Gas stoves have reputation for being good to cook with, but they are really quite bad for everything else that happens in the kitchen – like inhaling air. Indoor fas stoves can actually make your kitchen air quality worse than a highway’s. Thankfully, electric stove technology has improved to the point that the cooking benefits of gas are negligible compared to a quality stove.

So if you’re in need of a new stove, go electric.

On the air-quality front, at least, the evidence against gas stoves is damning.
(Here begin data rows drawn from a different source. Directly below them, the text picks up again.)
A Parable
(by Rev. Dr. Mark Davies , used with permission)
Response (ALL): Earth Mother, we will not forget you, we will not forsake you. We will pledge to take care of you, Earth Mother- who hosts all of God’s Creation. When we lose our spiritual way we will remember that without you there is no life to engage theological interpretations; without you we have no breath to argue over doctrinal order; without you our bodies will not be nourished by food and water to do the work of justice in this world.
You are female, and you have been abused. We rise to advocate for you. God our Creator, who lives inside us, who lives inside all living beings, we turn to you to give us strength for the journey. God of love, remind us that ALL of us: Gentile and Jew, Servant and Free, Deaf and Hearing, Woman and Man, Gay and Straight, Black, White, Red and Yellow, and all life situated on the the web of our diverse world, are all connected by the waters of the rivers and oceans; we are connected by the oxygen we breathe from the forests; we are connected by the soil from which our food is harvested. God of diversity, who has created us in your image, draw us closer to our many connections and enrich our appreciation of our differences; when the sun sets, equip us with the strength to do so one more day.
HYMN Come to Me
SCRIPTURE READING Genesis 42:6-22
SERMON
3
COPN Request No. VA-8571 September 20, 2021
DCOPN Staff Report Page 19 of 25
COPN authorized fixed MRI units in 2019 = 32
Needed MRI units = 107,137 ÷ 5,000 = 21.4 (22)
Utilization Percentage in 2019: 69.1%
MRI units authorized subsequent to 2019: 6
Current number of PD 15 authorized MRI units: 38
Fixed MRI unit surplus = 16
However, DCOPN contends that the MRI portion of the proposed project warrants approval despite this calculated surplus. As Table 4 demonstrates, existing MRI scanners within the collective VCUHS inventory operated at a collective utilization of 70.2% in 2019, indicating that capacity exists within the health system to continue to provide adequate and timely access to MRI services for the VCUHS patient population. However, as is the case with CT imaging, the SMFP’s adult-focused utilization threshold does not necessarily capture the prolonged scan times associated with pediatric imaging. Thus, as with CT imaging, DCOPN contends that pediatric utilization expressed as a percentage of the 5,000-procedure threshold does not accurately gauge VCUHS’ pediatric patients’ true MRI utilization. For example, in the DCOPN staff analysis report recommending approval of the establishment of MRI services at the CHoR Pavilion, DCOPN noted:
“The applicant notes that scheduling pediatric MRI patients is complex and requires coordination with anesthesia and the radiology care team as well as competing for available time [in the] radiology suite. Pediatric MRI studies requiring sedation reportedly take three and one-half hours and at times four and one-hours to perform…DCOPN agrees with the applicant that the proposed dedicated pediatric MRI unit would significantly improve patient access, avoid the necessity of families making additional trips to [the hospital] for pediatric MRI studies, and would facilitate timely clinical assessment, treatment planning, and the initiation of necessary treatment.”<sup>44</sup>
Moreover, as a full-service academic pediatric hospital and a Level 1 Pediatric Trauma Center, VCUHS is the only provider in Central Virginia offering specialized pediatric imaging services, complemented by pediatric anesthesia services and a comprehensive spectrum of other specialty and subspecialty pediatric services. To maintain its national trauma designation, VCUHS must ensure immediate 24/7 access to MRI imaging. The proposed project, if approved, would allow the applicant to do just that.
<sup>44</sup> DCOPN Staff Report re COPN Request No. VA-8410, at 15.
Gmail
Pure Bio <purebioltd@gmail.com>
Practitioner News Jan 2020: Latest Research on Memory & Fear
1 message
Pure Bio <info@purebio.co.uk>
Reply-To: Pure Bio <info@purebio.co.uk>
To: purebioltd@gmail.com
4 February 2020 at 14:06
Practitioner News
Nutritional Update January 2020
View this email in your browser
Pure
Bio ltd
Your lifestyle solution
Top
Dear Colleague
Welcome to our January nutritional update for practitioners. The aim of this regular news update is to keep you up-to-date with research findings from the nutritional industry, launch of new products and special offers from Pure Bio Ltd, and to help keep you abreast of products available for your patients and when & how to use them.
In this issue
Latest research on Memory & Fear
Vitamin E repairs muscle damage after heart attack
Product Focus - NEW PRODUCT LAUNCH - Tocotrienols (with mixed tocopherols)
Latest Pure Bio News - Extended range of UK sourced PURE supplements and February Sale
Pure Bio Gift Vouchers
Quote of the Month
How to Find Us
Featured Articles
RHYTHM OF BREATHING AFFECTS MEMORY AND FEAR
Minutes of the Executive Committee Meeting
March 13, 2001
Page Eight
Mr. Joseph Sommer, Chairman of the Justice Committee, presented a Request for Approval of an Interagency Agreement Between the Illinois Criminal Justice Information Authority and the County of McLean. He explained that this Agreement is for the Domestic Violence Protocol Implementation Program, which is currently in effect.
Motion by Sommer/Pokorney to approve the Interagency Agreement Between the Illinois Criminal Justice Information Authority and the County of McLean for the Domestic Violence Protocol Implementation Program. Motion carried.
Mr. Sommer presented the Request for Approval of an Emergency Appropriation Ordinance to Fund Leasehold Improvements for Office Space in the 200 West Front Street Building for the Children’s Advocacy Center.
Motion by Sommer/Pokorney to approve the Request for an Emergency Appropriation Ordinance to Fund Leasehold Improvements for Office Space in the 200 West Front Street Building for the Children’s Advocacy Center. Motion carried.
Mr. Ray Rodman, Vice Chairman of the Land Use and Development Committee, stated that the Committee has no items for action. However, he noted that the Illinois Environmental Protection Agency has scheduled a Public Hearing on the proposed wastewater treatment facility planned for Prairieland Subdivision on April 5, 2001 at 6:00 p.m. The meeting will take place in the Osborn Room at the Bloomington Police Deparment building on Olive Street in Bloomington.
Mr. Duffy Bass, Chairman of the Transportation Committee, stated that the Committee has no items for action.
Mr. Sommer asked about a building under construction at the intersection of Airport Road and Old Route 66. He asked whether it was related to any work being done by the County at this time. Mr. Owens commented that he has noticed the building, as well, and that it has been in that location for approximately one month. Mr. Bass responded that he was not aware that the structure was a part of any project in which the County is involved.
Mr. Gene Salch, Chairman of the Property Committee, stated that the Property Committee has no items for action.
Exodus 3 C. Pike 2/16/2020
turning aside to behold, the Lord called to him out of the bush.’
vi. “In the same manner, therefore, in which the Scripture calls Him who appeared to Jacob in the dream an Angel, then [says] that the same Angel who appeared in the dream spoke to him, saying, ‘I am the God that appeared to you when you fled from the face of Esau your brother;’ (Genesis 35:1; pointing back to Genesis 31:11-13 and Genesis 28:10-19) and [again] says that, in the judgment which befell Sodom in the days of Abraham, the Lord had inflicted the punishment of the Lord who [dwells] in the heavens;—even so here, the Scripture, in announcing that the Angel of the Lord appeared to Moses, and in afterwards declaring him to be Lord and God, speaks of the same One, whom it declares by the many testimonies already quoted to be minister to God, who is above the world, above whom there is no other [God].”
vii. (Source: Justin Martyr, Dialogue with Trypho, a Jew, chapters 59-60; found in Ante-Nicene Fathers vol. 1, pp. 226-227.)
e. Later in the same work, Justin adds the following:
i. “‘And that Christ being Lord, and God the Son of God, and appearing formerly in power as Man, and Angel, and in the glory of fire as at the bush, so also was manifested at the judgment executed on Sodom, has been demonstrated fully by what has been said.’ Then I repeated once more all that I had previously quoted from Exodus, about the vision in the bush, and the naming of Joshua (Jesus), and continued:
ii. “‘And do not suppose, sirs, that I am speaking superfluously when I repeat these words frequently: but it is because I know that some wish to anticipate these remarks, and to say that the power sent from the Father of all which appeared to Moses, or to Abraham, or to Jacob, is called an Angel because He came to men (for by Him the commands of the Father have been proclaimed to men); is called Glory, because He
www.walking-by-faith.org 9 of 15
Although cooking food on any stove produces particulate pollutants, burning gas produces nitrogen dioxide, or NO2,, and sometimes also carbon monoxide, according to Brett Singer, a scientist at the Lawrence Berkeley National Laboratory who studies indoor air quality. Brief exposures to air with high concentrations of NO2 can lead to coughing and wheezing for people with asthma or other respiratory issues, and prolonged exposure to the gas can contribute to the development of those conditions, according to the EPA. Homes with gas stoves can contain approximately 50 to 400 percent higher concentrations of NO2 than homes with electric stoves, often resulting in levels of indoor air pollution that would be illegal outdoors, according to a recent report by the Rocky Mountain Institute, a sustainability think tank. “NO2 is invisible and odorless, which is one of the reasons it’s gone so unnoticed,” Brady Seals, a lead author on the report, says.